• Box Office

China Box Office November 6, 2022

There has been some online chatter started by boxofficetheory.com about why Black Adam was not released in China despite the fact that Dwayne Johnson has a huge fan following in the country. The post on Reddit read: “Black Adam has been banned in China. Star Pierce Brosnan bearing Dalai Lama insignia in a recent interview is rumored to be the reason. Chinese Marvel fans allegedly used this to rally to have the movie banned there.”

Brosnan gave an interview recently to GQ where he mentioned he had met the Dalai Lama. He also posted 85th birthday greetings to the Tibetan spiritual leader on Instagram and has funded many Tibetan charities.

While there are other reasons that Black Adam may have been banned, like the fact that it has supernatural themes which are generally censored by Chinese authorities, and its story deals with people rising up against a dictatorship, China has banned other stars in the past that have allied themselves with the Dalai Lama or supported Tibet.

The best example is Richard Gere who spoke out about Chinese repression at the 1993 Oscars and managed to get himself banned not only from China for his lifetime, but from the Oscars for several years as well. Hollywood studios stopped casting him in movies that had hopes of opening in China, severely impacting his career. In 2017, he told The Hollywood Reporter, “There are definitely movies that I can’t be in because the Chinese will say, ‘Not with him.’ I recently had an episode where someone said they could not finance a film with me because it would upset the Chinese.”

Earlier this year, Keanu Reeves participated in the annual Tibet House Benefit Concert that was held online. The backlash was swift. The Matrix Revolutions had just opened in China and was boycotted by nationalists who raised a huge outcry. The film did not perform well. Moreover, streaming platforms such as Tencent Video, Youku, and Migou Video removed all his films.

Harrison Ford’s ex-wife Melissa Mathison wrote the script for Martin Scorsese’s Kundun which was released in 1997, and since then, Ford has been an advocate for a free Tibet. He has been banned from entering China for testifying before the US Senate Foreign Relations Committee on China’s human rights violations. Scorsese has also been banned from entering the country.

Back in 2008, Sharon Stone remarked at the Cannes Film Festival that the Dalai Lama was a “good friend.” She went on to say that an earthquake in China was because of ‘bad karma’ over its treatment of Tibet. China was infuriated, and even though Stone later apologized, a major theater chain vowed never to show her movies and she was banned from entering the country.

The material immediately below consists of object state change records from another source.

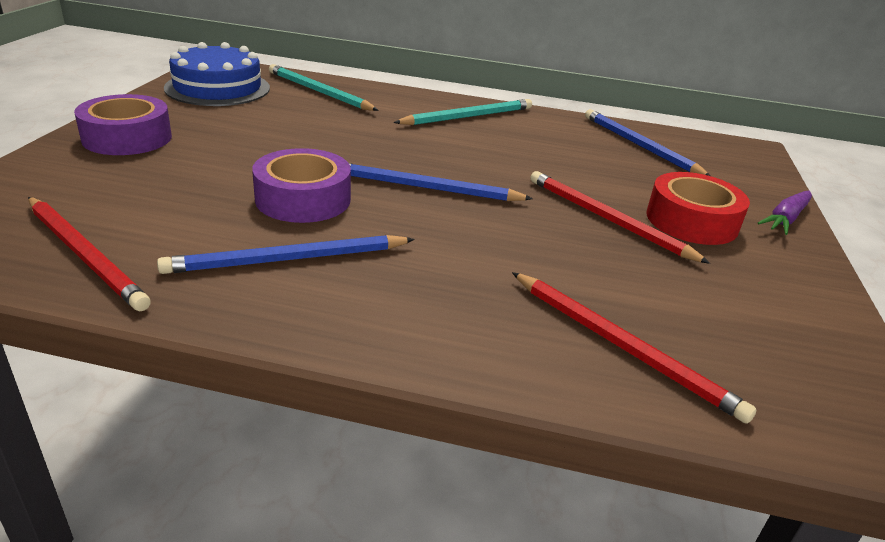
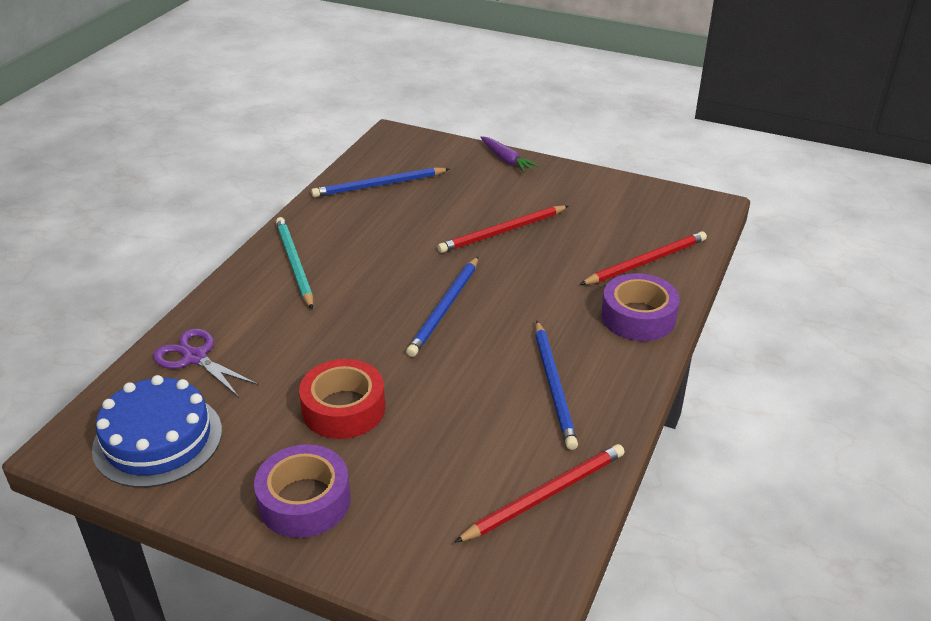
camera: 75 degrees left, 5 degrees up
purple tape [252,148,351,223] -> purple tape moved to [601,273,680,341]
turquoise pencil [269,64,379,111] -> purple scissors [153,329,259,397]
red tape [646,172,750,245] -> red tape moved to [299,359,385,439]

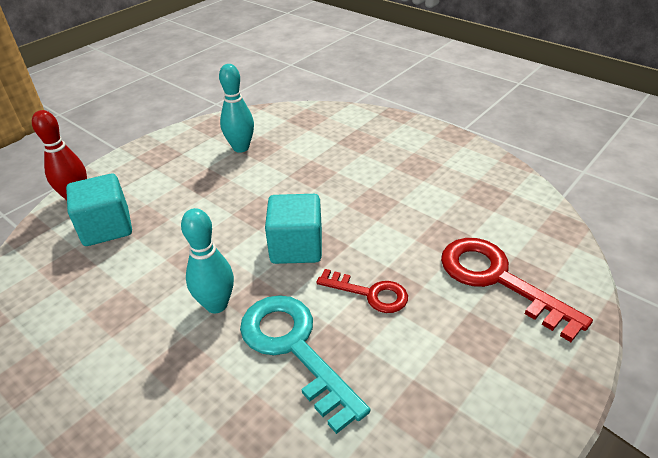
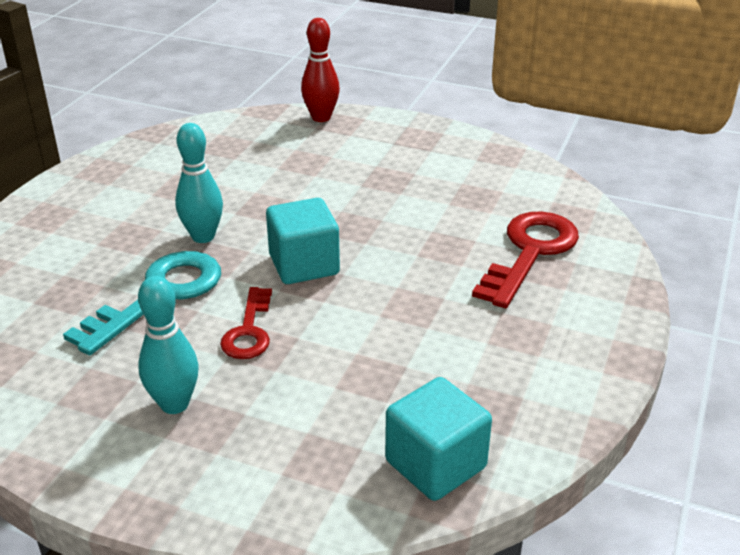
camera: 70 degrees right, 5 degrees down
turquoise cube [66,174,132,246] -> turquoise cube moved to [385,377,492,501]
turquoise bowling pin [219,64,254,153] -> turquoise bowling pin moved to [138,276,198,414]
red key [441,238,593,342] -> red key moved to [472,211,579,308]

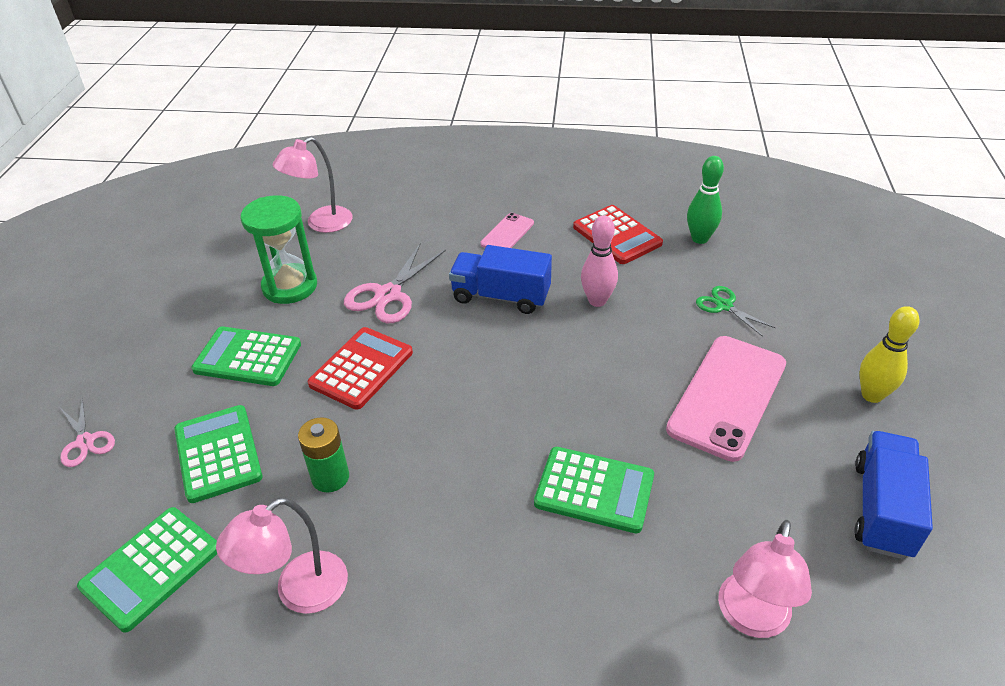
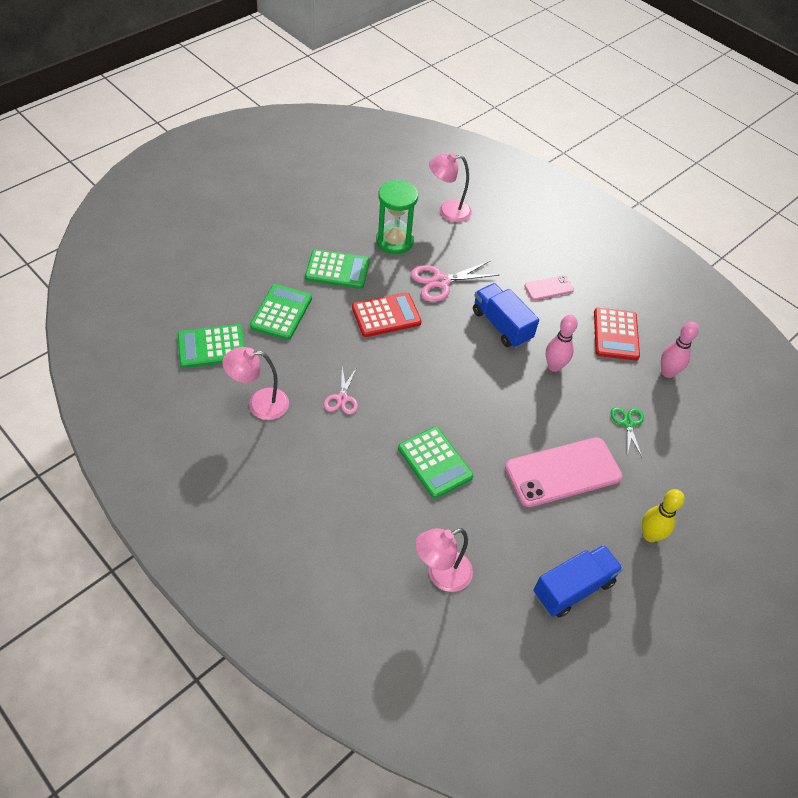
camera: 35 degrees right, 10 degrees up
pink scissors [60,397,115,467] -> pink scissors moved to [324,367,358,414]
green calculator [192,326,301,386] -> green calculator turned 135 degrees clockwise [305,249,370,289]
green battery [298,417,349,493] -> none
green bowling pin [687,156,724,244] -> pink bowling pin [661,322,699,378]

Brad Pitt was banned for 19 years after he made Seven Years in Tibet in 1997 in which he played the 14th Dalai Lama’s tutor. The ban was lifted only in 2016.

For the weekend of November 4-6, a couple of new releases showed up in cinemas, but the top ten list mostly had the same movies that have been around for weeks. By the way, THR reported that Shanghai Disneyland was locked down again in a snap decision related to Covid on October 31 with viral videos showing guests rushing to locked gates, disallowed from leaving till they produced a negative test result. The videos were subsequently scrubbed from social media.

Once more, leading the list was Home Coming which has grossed $224.7 million over 38 days, earning $4.02 million over the weekend. The Rao Xiao Zhi-directed film is about the heroic deeds of a Chinese diplomat and a civil servant who evacuate 125 Chinese from a war-torn North African country. It stars Zhang Yi and Karry Wang.

New release Serendipity Love debuted at No. 2 with $2.45 million over the three-day weekend. The story is about a disappearing bride on the eve of her wedding. It is directed by Zhen Yongbo and stars He Landou and Cao Yuchen.

Give Me Five fell to No. 3. Its total gross is $77.11 million over 59 days, with $1.93 million earned over the weekend. The sci-fi Chinese film tells of a young man who travels back in time to the 1980s to help his Alzheimer’s-afflicted father remember his life. It is directed by Zhang Luan and stars Chang Yuan.

The fourth movie on the list, Ordinary Hero, made just over half a million dollars over the weekend ($0.54 million) with a total of $31.63 million over 38 days. It is based on a true story of a rescue team racing against time to transport a 7-year-old boy with a severed arm over 1,400 miles from a Hotan village to a hospital in the Xinjian Autonomous Region. It is directed by Tony Chan and stars Li Bingbing, Huang Xiaoming, and Feng Shaofeng.

The space-themed animated New Happy Dad and Son 5: My Alien Friend, ended in fifth place on Sunday with just $0.27 million, for a total gross of $13.04 million over 37 days.

A new animated film took the sixth slot – Frog Prince Adventures 2 – but it is in previews and officially opens November 12. It earned $0.20 million over the weekend.

The last four on the top ten list are Steel Will, The Tyrannosaurus Rex, Table for Six, and Cinderella and the Spellbinder. All made a few hundred thousand dollars each over the weekend and three have been out for around five weeks; Table for Six has been in release for almost two months.